Copy every line of the records below where the word "style" occurs.
================
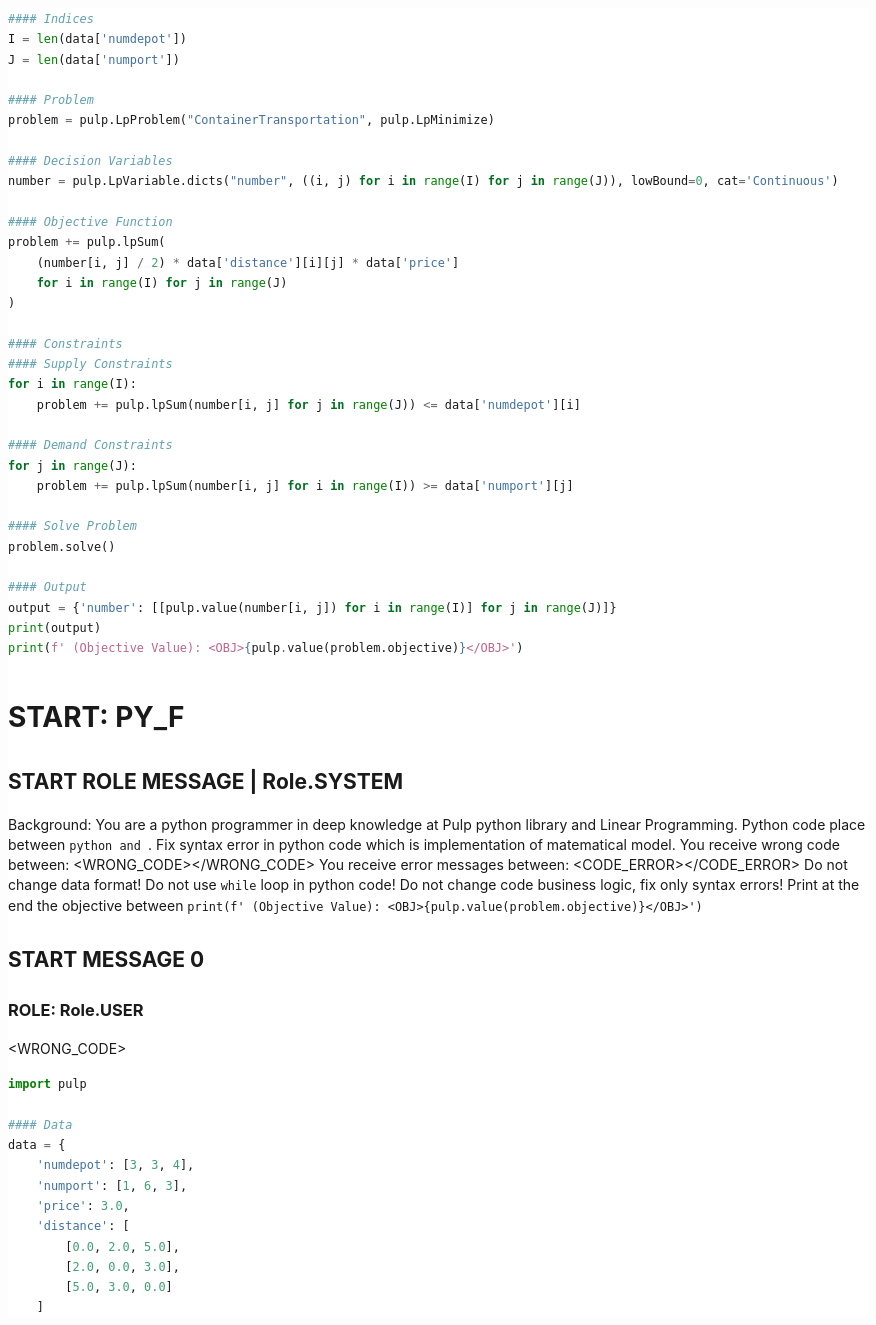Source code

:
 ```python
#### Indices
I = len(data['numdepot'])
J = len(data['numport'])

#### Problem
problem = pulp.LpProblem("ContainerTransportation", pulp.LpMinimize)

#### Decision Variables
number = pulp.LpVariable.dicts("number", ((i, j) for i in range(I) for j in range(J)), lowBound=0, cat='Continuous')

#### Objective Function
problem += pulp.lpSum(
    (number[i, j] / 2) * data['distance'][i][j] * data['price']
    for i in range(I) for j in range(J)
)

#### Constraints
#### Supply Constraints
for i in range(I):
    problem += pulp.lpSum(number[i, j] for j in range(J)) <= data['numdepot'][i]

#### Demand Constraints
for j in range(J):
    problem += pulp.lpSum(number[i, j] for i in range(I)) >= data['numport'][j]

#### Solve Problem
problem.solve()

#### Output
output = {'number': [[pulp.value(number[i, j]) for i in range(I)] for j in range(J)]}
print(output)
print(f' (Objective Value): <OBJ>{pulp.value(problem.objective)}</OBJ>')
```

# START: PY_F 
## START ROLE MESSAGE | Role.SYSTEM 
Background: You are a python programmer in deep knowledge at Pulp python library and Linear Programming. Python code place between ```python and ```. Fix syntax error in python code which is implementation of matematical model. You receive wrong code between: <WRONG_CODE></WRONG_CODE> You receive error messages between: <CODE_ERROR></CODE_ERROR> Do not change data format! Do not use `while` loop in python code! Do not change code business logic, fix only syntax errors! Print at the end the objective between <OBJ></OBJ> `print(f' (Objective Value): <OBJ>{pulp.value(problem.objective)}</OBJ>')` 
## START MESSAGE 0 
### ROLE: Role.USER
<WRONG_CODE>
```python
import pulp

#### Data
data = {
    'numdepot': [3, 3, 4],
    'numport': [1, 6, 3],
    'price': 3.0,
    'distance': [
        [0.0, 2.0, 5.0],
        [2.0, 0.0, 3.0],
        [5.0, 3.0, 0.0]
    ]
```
================
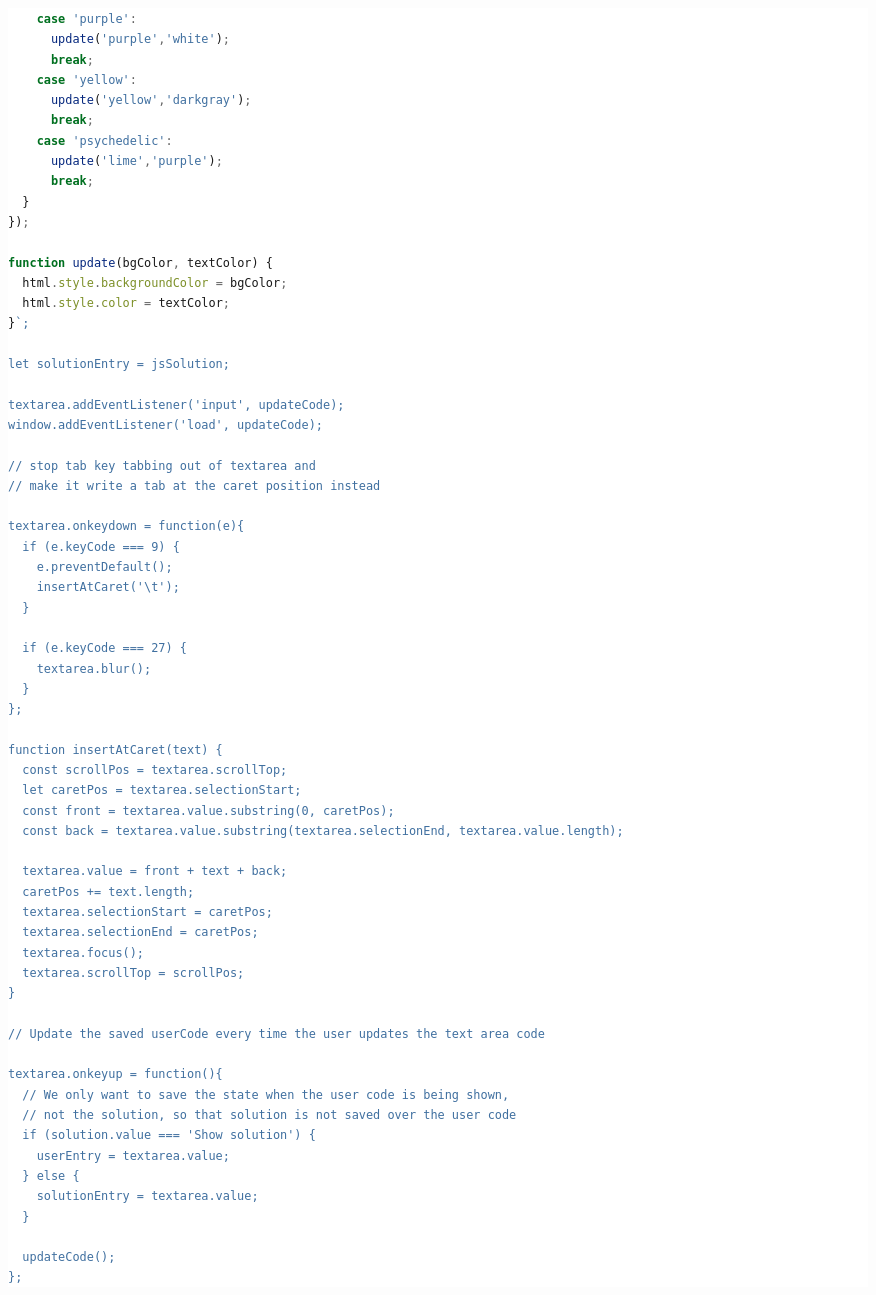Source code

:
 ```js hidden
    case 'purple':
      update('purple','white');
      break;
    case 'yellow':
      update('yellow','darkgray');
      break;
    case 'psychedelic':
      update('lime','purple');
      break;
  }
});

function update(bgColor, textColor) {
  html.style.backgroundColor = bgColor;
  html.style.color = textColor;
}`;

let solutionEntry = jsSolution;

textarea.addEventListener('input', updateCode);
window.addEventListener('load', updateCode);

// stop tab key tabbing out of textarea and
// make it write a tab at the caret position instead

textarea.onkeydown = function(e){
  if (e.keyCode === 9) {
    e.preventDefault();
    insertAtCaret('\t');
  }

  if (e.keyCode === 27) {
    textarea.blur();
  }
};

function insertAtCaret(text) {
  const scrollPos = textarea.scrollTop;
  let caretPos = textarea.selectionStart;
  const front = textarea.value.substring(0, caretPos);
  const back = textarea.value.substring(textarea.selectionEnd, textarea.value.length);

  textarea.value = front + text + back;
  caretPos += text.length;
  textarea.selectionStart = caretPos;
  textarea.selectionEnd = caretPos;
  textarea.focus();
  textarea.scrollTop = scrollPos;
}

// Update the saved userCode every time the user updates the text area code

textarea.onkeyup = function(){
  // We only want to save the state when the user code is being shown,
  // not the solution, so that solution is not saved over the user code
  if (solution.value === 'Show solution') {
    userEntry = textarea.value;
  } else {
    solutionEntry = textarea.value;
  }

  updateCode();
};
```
================
◆ Response area
  html.style.backgroundColor = bgColor;
  html.style.color = textColor;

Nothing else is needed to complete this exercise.